— Ах, будет тебе!..
— Алиса заставила его позировать, я сделал несколько рисунков и все оставил там. Их у меня из рук вырвали в редакции журнала. Пойдут какие-то статьи о нем. Этот Миша хочет уйти от жены, бросить из-за Алисы детей, просит ее развестись с мужем. Она говорит, что у нее голова разламывается, что ей все это мешает жить и работать, что она вечно расстроена… Но она жалеет этого человека, очень уважает, но не любит. Сейчас она пишет о нем книгу. Он красавец мужчина в самом деле — стройный, высокий, рука как стальная. Но Гагарова любит своего мужа. И он талантлив. Очень оригинальный график.
Нина все это слушала как бы с некоторым недоверием, словно Георгий не во всем там разобрался как следует или у нее были какие-то другие, веские доводы.
— А работы Лень-Лобунова? — спросила она.
— Последние его работы — портреты, правительственные собрания. Он тоже много работает, совмещает общественные обязанности со своим делом. Я был у него. Но, откровенно говоря, мне его картины не нравятся, все это мундиры, ордена, заседания. Хотя и характеры ему даются, и он техникой владеет. У него есть что-то свое. Пишет пейзажи, и очень хорошие, тамошние, центральных областей. А в самом есть что-то грубое, самоуверенность во всем. Художники его хвалят — не знаю, искренне ли, уверяют, что он очень энергичен, полная противоположность своей фамилии… А мне показался он по службе чиновником суровым и в то же время этаким вальяжно-покровительственным. Как мастер? Двадцать лет он живет одним и тем же. Чувствует ли он идеи, ради которых творит, или это у него все по инерции — не поймешь! Какое-то насаждение табеля о рангах в живописи… Он руку подает так, что твою руку отведет прочь, словно от тебя пахнет чем-то дурным… А пишет вождей… Вот муж Алисы показал мне интересные работы. Гравюры его антифашистские — самый трезвый реализм, осознанность цели, отчетливость мышления, мастерство. Он говорит, что сейчас нужно для борьбы против фашизма реалистическое искусство. И нужна сатира. Следует приучать народ к тому, что грянет война, польется кровь и что пощады врагу не надо давать… Иногда они спорят с поклонником Алисы. Тот бывает у них, но изредка. Да, у Гагарова гравюры на линолеуме хороши. И он прав — нужен реализм. Он каждую свою мысль излагает с замечательной ясностью. Только усваивай.
— Ну а просмотр?
— На просмотре был Сергей Герасимов, разговаривал со мной. Еще несколько художников.

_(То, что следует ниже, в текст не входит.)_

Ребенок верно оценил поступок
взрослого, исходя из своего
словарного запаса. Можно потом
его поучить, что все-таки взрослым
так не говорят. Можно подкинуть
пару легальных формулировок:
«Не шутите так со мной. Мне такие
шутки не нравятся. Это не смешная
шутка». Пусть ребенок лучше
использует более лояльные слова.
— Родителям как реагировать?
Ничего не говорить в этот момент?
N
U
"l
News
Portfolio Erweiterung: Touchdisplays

Георгию не хотелось рассказывать всего. В числе других на просмотр приехала очень старая немка-эмигрантка. У нее больные ноги. Смотрела картины, улыбалась не то сочувственно, не то саркастически. Долго стояла у каждого пейзажа. Видит она плохо и почти совершенно глухая. Обошла Георгия со всех сторон и со странной улыбкой осмотрела его. Тряхнув головой, словно на ней были девичьи кудри, отошла прочь.
Через некоторое время сказала:
— Эту выставку можно показывать и в фашистской Германии! И сам Раменов, — продолжала старуха, с трудом ворочая языком, но громко, — и сам Раменов кажется мне похожим на современного баварского молодчика… А разве я что-то плохое сказала? — осклабясь, спросила она. — Теперь же «они» наши друзья!
— Вы старая дура! — сказала ей Алиса по-немецки.
— Да? — улыбнулась немка. — Я вас не слышу. — Она протянула ей свой аппарат с микрофоном.
— Выживаете из ума! — раздраженно продолжала Алиса. — Вы понимаете, что вы говорите?
— Да, понимаю.
— Вы позволили себе большую бестактность.
— Что? — еще раз протянула аппарат старуха.
— Вы ставите всех в неудобное положение.
Сбился народ. Никто не понимал, о чем они говорят. Алиса дрожала от негодования.
— Ну разве можно в такое время писать орехи? — пожав плечами, проговорила немка по-русски.
— Все можно! Подумайте! — Алиса постучала себе по голове.